Question

Identifying and classifying the most abundant sequences in small RNAseq data

0

Entering edit mode

2.6 years ago

Mauro ▴ 20

Hi, I have the small RNAseq results for a human sample, where I mostly care about seeing what the top sequences are, and try to classify them (tRNA, rRNA, mRNA, lnc, etc).

I'm running into an issue when mapping straight to human genome (HISAT2) where most reads are multi mapped to highly conserved regions, so the gene/region counts (htseq-count) are wildly off when comparing the results to the "top 100 overly represented sequences" I get from the FASTQC report.

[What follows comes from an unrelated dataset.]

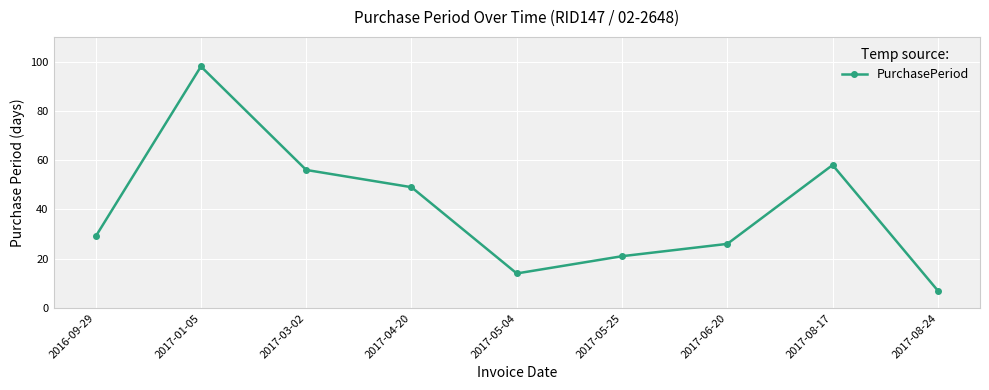

What is the ratio of the value at 2017-05-25 to the value at 2017-04-20?

0.4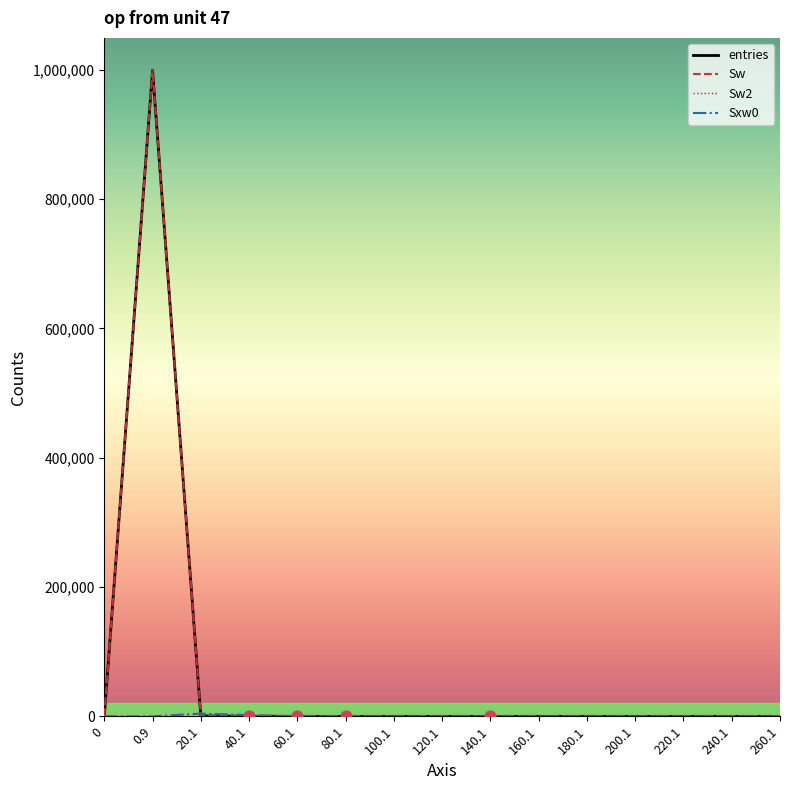

What are all the series names shown in the legend?

entries, Sw, Sw2, Sxw0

I need to keep the original sequence information at hand, so after mapping to a genome or RNA database I need to search to what each sequence in my "top 100" matched to.. is there a way for me to do run these queries against my bam file? Or maybe a better way of doing this?

Thanks!

hisat2 srna bam rna-seq • 524 views

ADD COMMENT • link updated 2.6 years ago by Matthias Zepper 5.0k • written 2.6 years ago by Mauro ▴ 20

score 0 · Answer 1 · 2022-04-13

How about running the nf-core smrnaseq pipeline for a starter?

A nf-core pipeline is of course an opinionated way of running an analysis, but usually those pipelines comprise most standard tools for a specific type of analysis. From the intermediate results, you can always dig deeper with a custom approach later, but typically there is no point in reinventing the wheel from the start.